Collected data:
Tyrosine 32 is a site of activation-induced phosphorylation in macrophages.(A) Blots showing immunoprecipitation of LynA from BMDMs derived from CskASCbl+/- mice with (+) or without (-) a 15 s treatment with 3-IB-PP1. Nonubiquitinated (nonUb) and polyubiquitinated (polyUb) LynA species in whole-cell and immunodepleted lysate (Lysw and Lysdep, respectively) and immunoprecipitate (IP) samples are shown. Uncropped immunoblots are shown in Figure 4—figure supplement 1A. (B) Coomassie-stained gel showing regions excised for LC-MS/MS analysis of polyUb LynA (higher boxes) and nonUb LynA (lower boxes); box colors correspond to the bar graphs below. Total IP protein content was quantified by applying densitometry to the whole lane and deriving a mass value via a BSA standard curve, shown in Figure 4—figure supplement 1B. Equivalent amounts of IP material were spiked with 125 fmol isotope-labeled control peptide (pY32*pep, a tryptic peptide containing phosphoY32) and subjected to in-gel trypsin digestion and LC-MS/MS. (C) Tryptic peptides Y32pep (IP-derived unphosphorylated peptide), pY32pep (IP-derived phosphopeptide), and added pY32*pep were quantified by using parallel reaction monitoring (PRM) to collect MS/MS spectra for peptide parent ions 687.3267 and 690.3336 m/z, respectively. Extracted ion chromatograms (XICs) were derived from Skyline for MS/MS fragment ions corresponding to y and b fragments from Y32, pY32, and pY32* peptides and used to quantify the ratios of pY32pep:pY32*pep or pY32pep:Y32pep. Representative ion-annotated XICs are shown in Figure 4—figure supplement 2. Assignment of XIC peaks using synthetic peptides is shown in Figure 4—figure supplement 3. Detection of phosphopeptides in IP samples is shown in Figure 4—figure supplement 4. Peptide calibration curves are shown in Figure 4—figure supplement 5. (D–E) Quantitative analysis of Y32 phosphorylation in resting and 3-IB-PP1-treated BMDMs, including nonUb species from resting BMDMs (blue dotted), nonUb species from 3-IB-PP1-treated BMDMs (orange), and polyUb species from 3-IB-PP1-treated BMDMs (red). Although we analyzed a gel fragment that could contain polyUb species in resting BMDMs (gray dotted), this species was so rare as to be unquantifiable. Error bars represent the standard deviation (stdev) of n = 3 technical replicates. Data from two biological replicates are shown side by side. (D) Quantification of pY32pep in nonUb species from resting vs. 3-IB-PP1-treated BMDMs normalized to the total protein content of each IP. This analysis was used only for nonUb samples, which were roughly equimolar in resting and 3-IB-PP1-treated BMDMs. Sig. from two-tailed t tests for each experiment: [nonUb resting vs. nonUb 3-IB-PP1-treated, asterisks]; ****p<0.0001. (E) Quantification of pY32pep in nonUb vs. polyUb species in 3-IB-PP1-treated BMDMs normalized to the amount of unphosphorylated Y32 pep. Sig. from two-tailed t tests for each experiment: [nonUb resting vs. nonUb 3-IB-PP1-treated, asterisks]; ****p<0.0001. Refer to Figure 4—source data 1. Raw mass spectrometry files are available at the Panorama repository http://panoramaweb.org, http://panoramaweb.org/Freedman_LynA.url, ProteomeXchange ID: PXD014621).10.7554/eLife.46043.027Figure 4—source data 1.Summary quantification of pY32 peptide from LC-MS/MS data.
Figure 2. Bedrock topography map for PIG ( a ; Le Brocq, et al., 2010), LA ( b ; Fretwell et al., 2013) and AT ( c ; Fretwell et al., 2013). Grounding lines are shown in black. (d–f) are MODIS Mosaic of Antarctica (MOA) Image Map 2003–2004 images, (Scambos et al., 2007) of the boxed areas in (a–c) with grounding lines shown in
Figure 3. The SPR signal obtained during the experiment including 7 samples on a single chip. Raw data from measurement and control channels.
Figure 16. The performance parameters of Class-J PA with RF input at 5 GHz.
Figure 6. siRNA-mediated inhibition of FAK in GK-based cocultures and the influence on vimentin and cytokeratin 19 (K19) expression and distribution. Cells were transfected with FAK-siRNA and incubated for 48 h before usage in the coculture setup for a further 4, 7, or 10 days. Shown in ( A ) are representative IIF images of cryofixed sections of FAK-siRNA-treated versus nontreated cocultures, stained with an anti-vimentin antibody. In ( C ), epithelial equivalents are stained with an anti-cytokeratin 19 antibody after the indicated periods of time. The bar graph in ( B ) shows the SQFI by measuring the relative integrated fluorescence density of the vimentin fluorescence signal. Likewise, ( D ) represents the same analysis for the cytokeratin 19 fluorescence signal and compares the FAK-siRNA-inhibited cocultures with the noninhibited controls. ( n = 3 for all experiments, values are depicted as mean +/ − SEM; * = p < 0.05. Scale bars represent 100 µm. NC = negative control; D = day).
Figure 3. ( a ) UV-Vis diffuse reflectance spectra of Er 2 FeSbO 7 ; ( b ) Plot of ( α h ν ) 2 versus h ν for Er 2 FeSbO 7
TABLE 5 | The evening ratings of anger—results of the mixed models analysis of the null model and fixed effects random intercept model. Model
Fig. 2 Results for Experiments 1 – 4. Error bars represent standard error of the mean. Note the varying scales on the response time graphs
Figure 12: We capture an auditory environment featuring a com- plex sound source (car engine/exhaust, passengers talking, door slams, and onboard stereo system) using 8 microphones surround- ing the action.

Exercise requirements: Look through the data above and return exactly the lines from the one that contains "Figure 3. The" to the one that contains "Figure 6. siRNA-mediated", inclusive, with nothing else.

Response:
Figure 3. The SPR signal obtained during the experiment including 7 samples on a single chip. Raw data from measurement and control channels.
Figure 16. The performance parameters of Class-J PA with RF input at 5 GHz.
Figure 6. siRNA-mediated inhibition of FAK in GK-based cocultures and the influence on vimentin and cytokeratin 19 (K19) expression and distribution. Cells were transfected with FAK-siRNA and incubated for 48 h before usage in the coculture setup for a further 4, 7, or 10 days. Shown in ( A ) are representative IIF images of cryofixed sections of FAK-siRNA-treated versus nontreated cocultures, stained with an anti-vimentin antibody. In ( C ), epithelial equivalents are stained with an anti-cytokeratin 19 antibody after the indicated periods of time. The bar graph in ( B ) shows the SQFI by measuring the relative integrated fluorescence density of the vimentin fluorescence signal. Likewise, ( D ) represents the same analysis for the cytokeratin 19 fluorescence signal and compares the FAK-siRNA-inhibited cocultures with the noninhibited controls. ( n = 3 for all experiments, values are depicted as mean +/ − SEM; * = p < 0.05. Scale bars represent 100 µm. NC = negative control; D = day).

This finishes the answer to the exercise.